Om Cloud Run te proberen is het nodig een Google Cloud account te hebben. Als je deze nog niet hebt, kun je deze gratis aanmaken. Je krijgt dan 300 dollar tegoed, wat ruim voldoende is om te experimenteren. Maak een nieuw project aan, zodat je dit complete project met alle aangemaakte resources kunt verwijderen als je klaar bent met experimenteren. Dan weet je zeker dat er achteraf geen kosten in rekening worden gebracht.
Om de CLI te gebruiken moet je de Google Cloud SDK installeren op je computer. Als alternatief kun je de Cloud Shell [2] gebruiken, waarmee je alles vanuit de Google Cloud Console in je browser kunt doen en niks lokaal hoeft te installeren. Zorg dat je nieuw aangemaakte project geselecteerd is, en de benodigde APIs, Cloud Build, Container Registry en Cloud Run, aan staan.
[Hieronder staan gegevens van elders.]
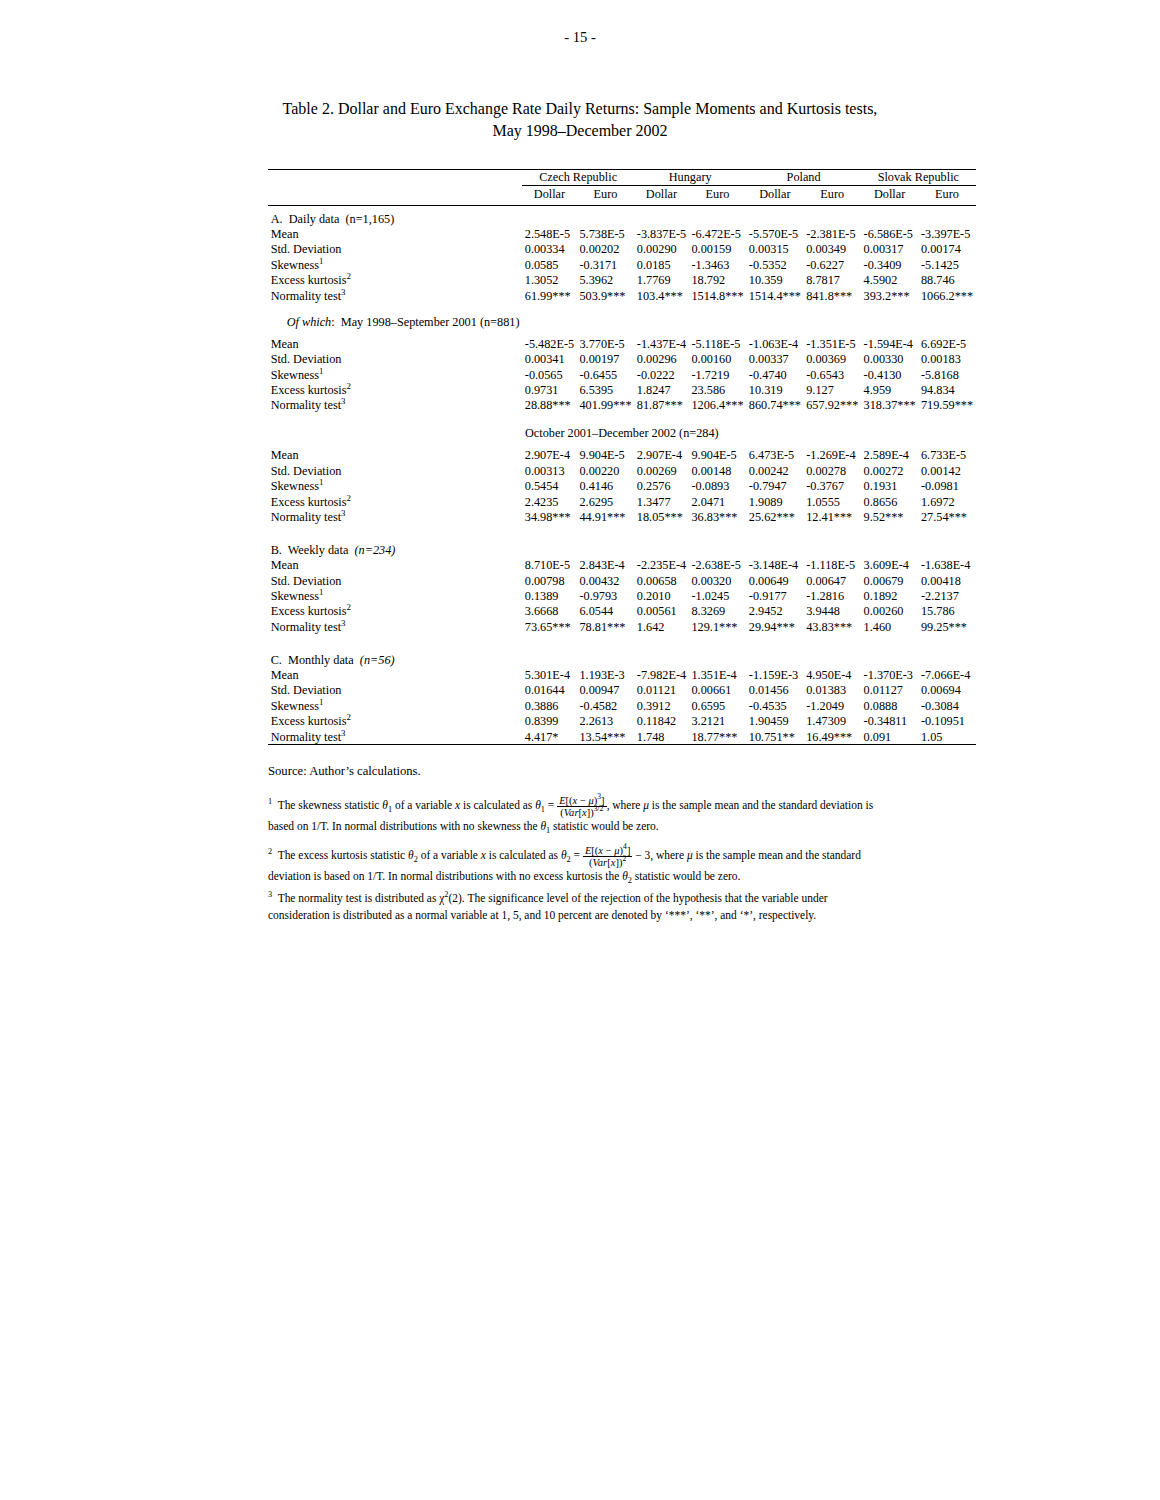- 15 -
Table 2. Dollar and Euro Exchange Rate Daily Returns: Sample Moments and Kurtosis tests,
May 1998–December 2002
| | Czech Republic | Hungary | Poland | Slovak Republic |
| | Dollar | Euro | Dollar | Euro | Dollar | Euro | Dollar | Euro |
| A. Daily data (n=1,165) | |
| Mean | 2.548E-5 | 5.738E-5 | -3.837E-5 | -6.472E-5 | -5.570E-5 | -2.381E-5 | -6.586E-5 | -3.397E-5 |
| Std. Deviation | 0.00334 | 0.00202 | 0.00290 | 0.00159 | 0.00315 | 0.00349 | 0.00317 | 0.00174 |
| Skewness 1 | 0.0585 | -0.3171 | 0.0185 | -1.3463 | -0.5352 | -0.6227 | -0.3409 | -5.1425 |
| Excess kurtosis 2 | 1.3052 | 5.3962 | 1.7769 | 18.792 | 10.359 | 8.7817 | 4.5902 | 88.746 |
| Normality test 3 | 61.99*** | 503.9*** | 103.4*** | 1514.8*** | 1514.4*** | 841.8*** | 393.2*** | 1066.2*** |
| Of which : May 1998–September 2001 (n=881) | |
| Mean | -5.482E-5 | 3.770E-5 | -1.437E-4 | -5.118E-5 | -1.063E-4 | -1.351E-5 | -1.594E-4 | 6.692E-5 |
| Std. Deviation | 0.00341 | 0.00197 | 0.00296 | 0.00160 | 0.00337 | 0.00369 | 0.00330 | 0.00183 |
| Skewness 1 | -0.0565 | -0.6455 | -0.0222 | -1.7219 | -0.4740 | -0.6543 | -0.4130 | -5.8168 |
| Excess kurtosis 2 | 0.9731 | 6.5395 | 1.8247 | 23.586 | 10.319 | 9.127 | 4.959 | 94.834 |
| Normality test 3 | 28.88*** | 401.99*** | 81.87*** | 1206.4*** | 860.74*** | 657.92*** | 318.37*** | 719.59*** |
| October 2001–December 2002 (n=284) |
| Mean | 2.907E-4 | 9.904E-5 | 2.907E-4 | 9.904E-5 | 6.473E-5 | -1.269E-4 | 2.589E-4 | 6.733E-5 |
| Std. Deviation | 0.00313 | 0.00220 | 0.00269 | 0.00148 | 0.00242 | 0.00278 | 0.00272 | 0.00142 |
| Skewness 1 | 0.5454 | 0.4146 | 0.2576 | -0.0893 | -0.7947 | -0.3767 | 0.1931 | -0.0981 |
| Excess kurtosis 2 | 2.4235 | 2.6295 | 1.3477 | 2.0471 | 1.9089 | 1.0555 | 0.8656 | 1.6972 |
| Normality test 3 | 34.98*** | 44.91*** | 18.05*** | 36.83*** | 25.62*** | 12.41*** | 9.52*** | 27.54*** |
| B. Weekly data (n=234) | |
| Mean | 8.710E-5 | 2.843E-4 | -2.235E-4 | -2.638E-5 | -3.148E-4 | -1.118E-5 | 3.609E-4 | -1.638E-4 |
| Std. Deviation | 0.00798 | 0.00432 | 0.00658 | 0.00320 | 0.00649 | 0.00647 | 0.00679 | 0.00418 |
| Skewness 1 | 0.1389 | -0.9793 | 0.2010 | -1.0245 | -0.9177 | -1.2816 | 0.1892 | -2.2137 |
| Excess kurtosis 2 | 3.6668 | 6.0544 | 0.00561 | 8.3269 | 2.9452 | 3.9448 | 0.00260 | 15.786 |
| Normality test 3 | 73.65*** | 78.81*** | 1.642 | 129.1*** | 29.94*** | 43.83*** | 1.460 | 99.25*** |
| C. Monthly data (n=56) | |
| Mean | 5.301E-4 | 1.193E-3 | -7.982E-4 | 1.351E-4 | -1.159E-3 | 4.950E-4 | -1.370E-3 | -7.066E-4 |
| Std. Deviation | 0.01644 | 0.00947 | 0.01121 | 0.00661 | 0.01456 | 0.01383 | 0.01127 | 0.00694 |
| Skewness 1 | 0.3886 | -0.4582 | 0.3912 | 0.6595 | -0.4535 | -1.2049 | 0.0888 | -0.3084 |
| Excess kurtosis 2 | 0.8399 | 2.2613 | 0.11842 | 3.2121 | 1.90459 | 1.47309 | -0.34811 | -0.10951 |
| Normality test 3 | 4.417* | 13.54*** | 1.748 | 18.77*** | 10.751** | 16.49*** | 0.091 | 1.05 |
Source: Author’s calculations.
1 The skewness statistic θ1 of a variable x is calculated as θ1 = E[(x − μ)3] (Var[x])3/2 , where μ is the sample mean and the standard deviation is based on 1/T. In normal distributions with no skewness the θ1 statistic would be zero.
2 The excess kurtosis statistic θ2 of a variable x is calculated as θ2 = E[(x − μ)4] (Var[x])2 − 3 , where μ is the sample mean and the standard deviation is based on 1/T. In normal distributions with no excess kurtosis the θ2 statistic would be zero.
3 The normality test is distributed as χ2(2). The significance level of the rejection of the hypothesis that the variable under consideration is distributed as a normal variable at 1, 5, and 10 percent are denoted by ‘***’, ‘**’, and ‘*’, respectively.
gcloud config set project [PROJECT-ID] gcloud services enable cloudbuild.googleapis.com containerregistry.googleapis.com run.googleapis.com |
Listing 1.
Op Cloud Run kan een willekeurige Docker container met webserver draaien. Je kunt dus bijvoorbeeld een Java project met Spring Boot, Micronaut of Thorntail maken. Maar je kunt ook een andere programmeertaal gebruiken. Ter illustratie gaan we een simpel Spring Boot project gebruiken. Clone of download deze hier via Github en navigeer naar de map in je terminal of de Cloud Shell.
Dit project bevat een Spring Boot applicatie met slechts een hello world endpoint. Bouw deze met Docker.
docker build -t cloudrun ./cloudrun |
Listing 2.
Dit bouwt een Docker image vanuit de map “cloudrun” en geeft hem een tag met de naam “cloudrun” mee. De Dockerfile (listing 3), maakt gebruik van de zogenaamde multi-stage build. In de eerste fase wordt vanuit je bronbestanden met behulp van Maven een JAR gemaakt. In de tweede fase wordt deze JAR uitgevoerd.
# Fase 1: compileer een JAR bestand. FROM maven:3.6.3-jdk-13 as builder # Kopieer lokale code naar de container image. WORKDIR /app COPY pom.xml . COPY src ./src # Bouw een te publiceren artifact. RUN mvn package -DskipTests # Fase 2: voer de eerder gebouwde JAR uit. FROM adoptopenjdk/openjdk13:alpine-slim COPY --from=builder /app/target/cloudrun-*.jar /cloudrun.jar # Draai de web service bij het opstarten van de container. CMD ["java","-Djava.security.egd=file:/dev/./urandom","-Dserver.port=${PORT}","-jar","/cloudrun.jar"] |
Listing 3.
Als Cloud Run deze Docker image draait, wordt er een PORT variabele geïnjecteerd. Als je deze Docker image zelf lokaal wilt draaien, zul je deze variabele mee moeten geven.
docker run -it -e PORT=8080 -p 8080:8080 cloudrun |
Listing 4.
Je ziet in je console hoe Spring Boot opstart. Je applicatie is nu benaderbaar in je browser via deze link, of als je niet lokaal maar in de Cloud Shell [2] draait, kun je klikken op het ‘Web Preview’ icoontje naast het potloodje rechtsboven en vervolgens ‘Preview on port 8080’. Om de Docker container te stoppen, type je Ctrl + C in je terminal of shell.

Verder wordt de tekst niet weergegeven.